Era un sujeto calvo que pedía todos los balones y que cuando se lo daban
provocaba que la gente gritara de emoción.
-Es Marco Antonio Figueroa pero le dicen el “Fantasma”- me dijo al oído mi
padre al darse cuenta que ya no le quitaba la vista de encima. Realmente me
parecía que se robaba toda la atención, y aunado a esto, se notaba que el resto
de los jugadores lo respetaban.
En una de las tantas veces que Figueroa tomó el balón, corrió por todo el
lado derecho del campo, los rivales intentaron alcanzarlo pero él fue más
rápido; llegó al área y disparó hacia a la portería para convertir lo que sería
el primer gol de la tarde. Figueroa se levantó la playera y la puso encima de
su cabeza, estiró los brazos y así festejó frente a las tribunas. -¡Ves por qué
le dicen el fantasma!- me decía mi padre mientras saltaba como si fuera un niño
otra vez, como si tuviera 6 años, igual que yo.
Me sentía contagiado por la alegría de toda la gente, pero sobre todo
estaba maravillado con la forma de jugar del “Fantasma” Figueroa. Hasta ese
momento pensaba y creía que ya había visto lo mejor de él. Todavía no terminaba
de abandonar ese pensamiento cuando el número 8 decidió disparar a la portería
rival desde la mitad del campo, el balón fue bajando poco a poco ante la
expectación de todos. El extravagante Jorge Campos quiso rechazar la pelota con
un lance extraño pero lo único que consiguió fue exhibirse ridículamente.
Morelia ya ganaba dos por cero. El festejo se repitió y yo ya había aprendido a
gritar “Gol”.
El resto del partido fue desmotivante. Atlante vino de atrás y logró
empatar el marcador. Mi padre salió del estadio tirando reproches por doquier.
–Siempre es lo mismo, no sabemos cuidar la ventaja- decía mientras suspiraba de
forma cansada y triste.
Yo por mi parte regresaba feliz a casa, había visto a alguien jugar
increíblemente al fútbol. Honestamente, ya no me daba pena llevar puesta esa
playera vieja, sino todo lo contrario. El resto del día lo pasé apreciándola,
pensaba que si tuviera el número 8 en la espalda sería perfecta.

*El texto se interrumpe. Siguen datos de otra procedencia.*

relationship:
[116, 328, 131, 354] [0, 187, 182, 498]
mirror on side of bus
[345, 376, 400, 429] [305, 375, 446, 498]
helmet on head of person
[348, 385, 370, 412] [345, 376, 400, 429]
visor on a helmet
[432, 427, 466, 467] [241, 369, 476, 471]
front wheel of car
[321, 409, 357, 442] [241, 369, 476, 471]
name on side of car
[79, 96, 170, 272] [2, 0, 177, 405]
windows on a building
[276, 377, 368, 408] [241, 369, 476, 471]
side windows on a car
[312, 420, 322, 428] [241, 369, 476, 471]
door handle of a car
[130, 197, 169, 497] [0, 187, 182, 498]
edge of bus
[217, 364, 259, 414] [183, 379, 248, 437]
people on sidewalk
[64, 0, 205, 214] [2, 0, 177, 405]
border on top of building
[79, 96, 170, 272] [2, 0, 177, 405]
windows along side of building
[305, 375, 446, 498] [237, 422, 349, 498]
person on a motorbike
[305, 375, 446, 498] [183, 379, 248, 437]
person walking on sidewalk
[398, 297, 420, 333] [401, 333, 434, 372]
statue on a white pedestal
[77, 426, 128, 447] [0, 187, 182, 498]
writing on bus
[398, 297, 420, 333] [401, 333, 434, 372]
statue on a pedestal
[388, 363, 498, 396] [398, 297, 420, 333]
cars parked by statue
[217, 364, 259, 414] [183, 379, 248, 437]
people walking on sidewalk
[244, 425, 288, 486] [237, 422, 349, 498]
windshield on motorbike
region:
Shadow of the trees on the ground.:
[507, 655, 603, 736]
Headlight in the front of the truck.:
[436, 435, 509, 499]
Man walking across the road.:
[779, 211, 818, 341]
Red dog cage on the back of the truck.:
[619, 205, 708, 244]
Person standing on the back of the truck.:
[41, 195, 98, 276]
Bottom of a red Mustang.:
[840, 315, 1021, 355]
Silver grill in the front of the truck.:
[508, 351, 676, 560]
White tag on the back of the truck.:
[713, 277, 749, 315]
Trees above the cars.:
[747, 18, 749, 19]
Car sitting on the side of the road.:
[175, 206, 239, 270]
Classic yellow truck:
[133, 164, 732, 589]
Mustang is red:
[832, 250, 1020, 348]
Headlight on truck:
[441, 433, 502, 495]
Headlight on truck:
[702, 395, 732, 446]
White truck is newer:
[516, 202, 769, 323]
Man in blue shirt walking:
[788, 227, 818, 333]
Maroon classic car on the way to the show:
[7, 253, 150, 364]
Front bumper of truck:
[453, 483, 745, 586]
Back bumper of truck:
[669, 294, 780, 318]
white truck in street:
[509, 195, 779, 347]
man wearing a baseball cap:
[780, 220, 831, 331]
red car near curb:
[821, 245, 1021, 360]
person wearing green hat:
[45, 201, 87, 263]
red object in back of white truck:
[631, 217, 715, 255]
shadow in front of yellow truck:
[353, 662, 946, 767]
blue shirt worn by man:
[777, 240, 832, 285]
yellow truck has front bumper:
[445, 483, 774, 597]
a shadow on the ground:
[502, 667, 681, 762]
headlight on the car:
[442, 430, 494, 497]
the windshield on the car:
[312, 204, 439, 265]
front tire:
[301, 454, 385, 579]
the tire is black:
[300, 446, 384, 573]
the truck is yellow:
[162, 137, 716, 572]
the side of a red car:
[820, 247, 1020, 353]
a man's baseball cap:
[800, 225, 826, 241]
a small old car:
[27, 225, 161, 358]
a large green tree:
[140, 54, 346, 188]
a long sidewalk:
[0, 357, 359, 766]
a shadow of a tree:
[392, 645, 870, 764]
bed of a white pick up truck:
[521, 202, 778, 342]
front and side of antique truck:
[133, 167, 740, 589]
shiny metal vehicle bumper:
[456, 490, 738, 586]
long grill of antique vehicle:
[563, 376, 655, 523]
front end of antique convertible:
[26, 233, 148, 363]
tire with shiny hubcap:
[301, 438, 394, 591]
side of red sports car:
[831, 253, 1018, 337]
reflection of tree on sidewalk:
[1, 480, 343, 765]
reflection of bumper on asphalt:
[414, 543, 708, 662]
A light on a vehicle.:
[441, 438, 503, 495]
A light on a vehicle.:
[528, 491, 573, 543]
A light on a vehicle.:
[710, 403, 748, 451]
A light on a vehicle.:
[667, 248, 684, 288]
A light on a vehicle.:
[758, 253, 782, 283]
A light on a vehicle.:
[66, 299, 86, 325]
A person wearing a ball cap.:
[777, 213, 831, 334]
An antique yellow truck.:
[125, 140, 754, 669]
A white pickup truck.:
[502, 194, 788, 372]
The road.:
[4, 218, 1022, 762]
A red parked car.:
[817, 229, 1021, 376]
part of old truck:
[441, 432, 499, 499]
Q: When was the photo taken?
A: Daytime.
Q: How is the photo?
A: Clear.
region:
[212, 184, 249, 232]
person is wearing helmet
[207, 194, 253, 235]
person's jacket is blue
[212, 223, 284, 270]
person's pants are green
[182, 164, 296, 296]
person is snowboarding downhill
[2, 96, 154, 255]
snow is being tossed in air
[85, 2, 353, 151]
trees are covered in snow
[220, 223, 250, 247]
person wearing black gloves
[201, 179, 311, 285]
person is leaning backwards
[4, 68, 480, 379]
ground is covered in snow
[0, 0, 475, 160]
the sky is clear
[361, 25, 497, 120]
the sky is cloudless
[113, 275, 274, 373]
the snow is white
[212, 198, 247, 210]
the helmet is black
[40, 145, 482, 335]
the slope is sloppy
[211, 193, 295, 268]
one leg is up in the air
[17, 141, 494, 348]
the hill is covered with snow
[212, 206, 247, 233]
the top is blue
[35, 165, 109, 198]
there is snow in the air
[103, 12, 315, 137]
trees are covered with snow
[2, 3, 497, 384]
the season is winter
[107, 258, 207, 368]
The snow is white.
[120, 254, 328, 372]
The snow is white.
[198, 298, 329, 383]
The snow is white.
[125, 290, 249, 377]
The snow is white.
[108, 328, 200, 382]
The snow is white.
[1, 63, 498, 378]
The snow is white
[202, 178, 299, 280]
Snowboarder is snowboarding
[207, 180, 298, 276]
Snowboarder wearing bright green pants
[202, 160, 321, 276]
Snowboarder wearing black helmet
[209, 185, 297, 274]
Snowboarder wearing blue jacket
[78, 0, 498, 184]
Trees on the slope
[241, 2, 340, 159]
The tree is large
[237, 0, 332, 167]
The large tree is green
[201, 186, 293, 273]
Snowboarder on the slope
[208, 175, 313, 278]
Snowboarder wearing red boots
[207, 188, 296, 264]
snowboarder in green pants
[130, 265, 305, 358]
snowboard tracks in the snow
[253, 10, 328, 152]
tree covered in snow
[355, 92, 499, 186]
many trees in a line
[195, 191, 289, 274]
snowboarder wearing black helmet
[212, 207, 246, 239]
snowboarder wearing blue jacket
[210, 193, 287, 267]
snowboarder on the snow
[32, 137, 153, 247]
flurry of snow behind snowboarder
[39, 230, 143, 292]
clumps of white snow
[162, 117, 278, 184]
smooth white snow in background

Al día siguiente era lunes: mi primer día de clases en la primaria. Tenía
planeado llevar mi playera del Atlético Morelia para presumirla ante mis nuevos
compañeros, pero a mi madre no le agradó la idea y opuso resistencia ante mi
decisión.
Sabía que cualquier intento por convencerla era en vano, por lo que decidí
engañarla y llevar la playera debajo de mi patético uniforme escolar.
Conseguido mi objetivo esperé hasta el recreo para mostrarla al público, me
acerqué hacia la cancha y pacientemente observé al resto de los niños quienes
demoraron algunos minutos para invitarme a jugar.
-¿De qué juegas?- me preguntaron. –Meto goles- les mentí. Nunca en mi vida
había estado tan cerca de una cancha como en ese momento. El partido fue
peleado, los dos equipos no nos permitíamos nada, el cero a cero se mantuvo a
lo largo del partido.
“¡Ring!” se escuchó en toda la escuela. Era el sonido que ponía fin al
recreo…pero no al partido. -¡Gol gana!- gritó un niño que derramaba litros de
sudor. Hasta la fecha no recuerdo la jugada, sólo sé que el balón quedó frente
a mí y que yo sin pensarlo rematé con todas mis fuerzas. Lo demás, fue oír el
sonido de la red golpeada por la pelota. Nunca había sentido algo similar en mi
vida, corrí y corrí. Me levanté la playera y la puse encima de mi cabeza,
estiré los brazos y festejé por toda la cancha. Desde ese momento decidí que yo
también era el “Fantasma” Figueroa, el número 8… como el del Atlético Morelia.